### Auszug ###
02/09/11
Eine NachbemerkungEin Jahr danach ist es einfach an der Zeit, sich noch einmal diesem scheusslichen Datum "Elfter September" zuzuwenden, das mittlerweile sprichwörtlich geworden ist, Eingang gefunden hat in einen immer metaphorischer werdenden Sprachgebrauch, eine obszöne Metaphysik. Ein widerwärtiges "Unbehagen in der Kultur" (S. Freud) beschleicht mich an diesem Jahrestag des terroristischen Anschlags und meine eigene Gereiztheit befremdet mich.
Die Jets habe ich nicht in die Türme rasen sehen, aber alles andere schon: die entfesselte Rettungsmaschinerie, die hektisch fotokopierten Handzettel mit den Fotografien der teuren Toten, den versteinerten businessman, von Aschenstaub bepudert, starren Blickes den Broadway nordwärts wandernd, den ledernen Aktenkoffer fest umklammert, der Broadway blockiert von einer endlosen Aneinanderreihung von Baggern und Lastwagen, teilweise bis aus Kanada angekarrt, die unfassbar mächtige Rauchfahne über den zerborstenen Türmen, in fataler Schönheit in einen azurblauen Spätsommerhimmel ragend, die Fifth Avenue nahezu autofrei, gefahrlos zu Fuß zu überqueren, ohne links und rechts schauen zu müssen, Polizisten, schaulustige junge Burschen, die die Absperrung an der Canal Street überqueren wollen, ruppig, aber korrekt ins Glied zurückknüppelnd.
Ich lege keinen Wert auf eine Wiederholung.
In der Nacht vom 11. auf den 12. September 2001 diskutierten zusammengeströmte Menschengruppen aufgewühlt auf der Straße. Einer rief immer wieder: "Sure, America does everything in his way. But is it the right way?"
Mittlerweile habe ich sie ja anschauen müssen, die allzu rasch gemeinplätzig gewordenen Bilddokumente der Katastrophe. Und ich fühlte mich beraubt, enteignet: meine eigene Anschauung des Ereignisses wurde im Nu aggressiv überlagert von den weitaus aufregenderen Dokumenten, die in heavy rotation im Fernsehen zu sehen waren. War ich überhaupt dagewesen? War ich überhaupt ein Zeuge? Passte ich (im doppelten Sinn) ins "Bild"?
###
Ziele:
(1) Sammle alle Zeilen der Auflistung, in denen das Wort „copper“ vorkommt, und achte dabei auf Groß- und Kleinschreibung.
(2) Nimm den Text über den 11. September nach seinem letzten Satz wieder auf und schreibe ihn weiter.
Der Text und die Auflistung haben nichts miteinander zu tun.
### Aufgeführte Einträge ###
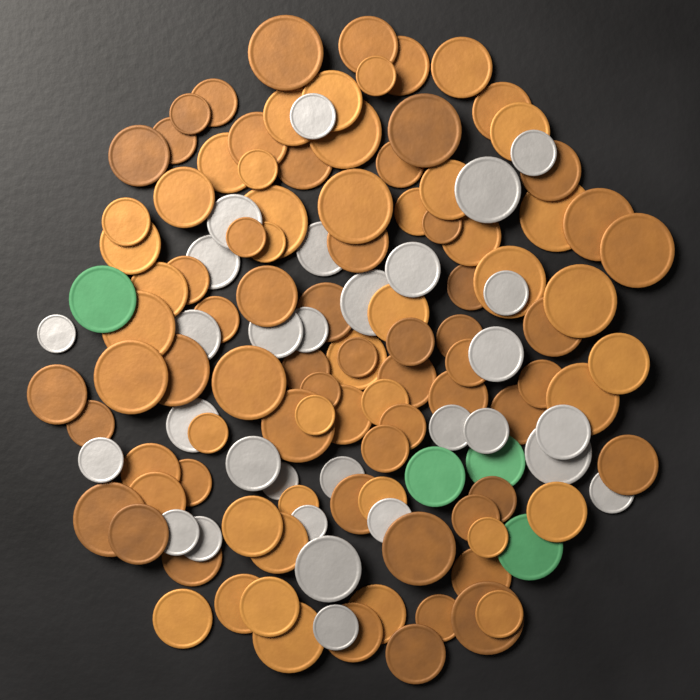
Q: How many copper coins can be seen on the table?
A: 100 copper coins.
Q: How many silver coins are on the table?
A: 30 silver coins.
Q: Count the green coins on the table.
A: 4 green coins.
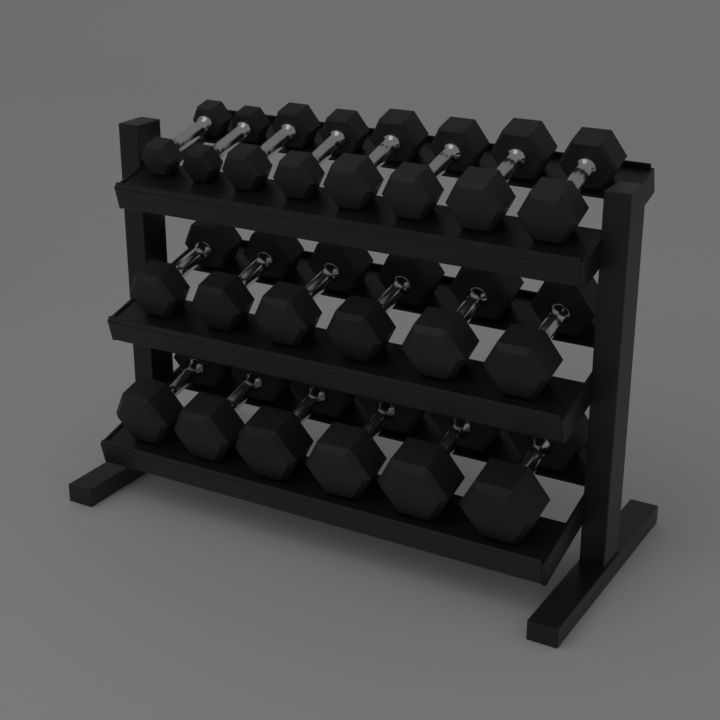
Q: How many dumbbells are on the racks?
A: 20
###
Lösungen:
(1)
Q: How many copper coins can be seen on the table?
A: 100 copper coins.

(2)
Zurück in Deutschland, hatte ich sofort und deutlich das Gefühl, als deutscher Tourist in Big Apple etwas Entscheidendes verpasst zu haben, so voll, so randvoll waren die Menschen hierzulande mit den Bildern, gesättigt, geil gesättigt, lustvoll erstarrt, hysterisch erheitert. Ich hingegen, mit meiner ganz konkreten, hausbackenen Freude und Genugtuung, im doppelten Sinne wieder festen Boden unter den Füßen zu haben, war vollkommen uninteressant. Meine nüchternen, jedenfalls unspektakulären Schilderungen dessen, was ich mit eigenen Augen gesehen hatte, fanden kaum Interesse. Da, da, in den magischen Kanälen, "im" Fernsehen, "im" Internet, "in" der Zeitung, "im" Radio, hatte es sich ereignet, war es geschehen, da musste mensch hinschauen, hinklicken, hineinlesen, hinhören.
Dagegen war ich ein Nichts. Noch niemals in meinem Leben ist mir meine Winzigkeit klarer zu Bewusstsein gekommen. Was ich tat oder dachte, oder was ich nicht tat oder nicht dachte, hatte keine Bedeutung. In den Straßen Lower Manhattans, da drüben, vier Kilometer entfernt von mir, waren wunderliche, einmalige, schreckliche Dinge geschehen - ohne mich. Ich war dabei gewesen, und doch nicht dort.
Man verstehe mich hier richtig: Ich bin weiß Gott nicht traurig darüber, als Augenzeuge des 11. Septembers 2001 nicht in ein wie auch immer geartetes Rampenlicht gestellt worden zu sein. Darüber hinaus habe ich es auch nicht gesucht. Hätte ich das überhaupt ausgehalten? Erzählen möchte ich hier aber von dem Erschrecken über die eigene Mikrobenhaftigkeit, das mich an jenem Tag befiel. So stelle ich mir die Erfahrung der überlebenden Soldaten großer Völkerschlachten vor: Indirekt beleuchtet vom Abglanz größerer Zusammenhänge, wird das ameisenhafte Individuum vom langen Schatten der Ereignisse hoffnungslos begraben, komplett überfordert mit der zusammenhangslosen Komplexität des Erlebten. So schießen Mythen, Märchen, Legenden, Verschwörungstheorien ins Kraut.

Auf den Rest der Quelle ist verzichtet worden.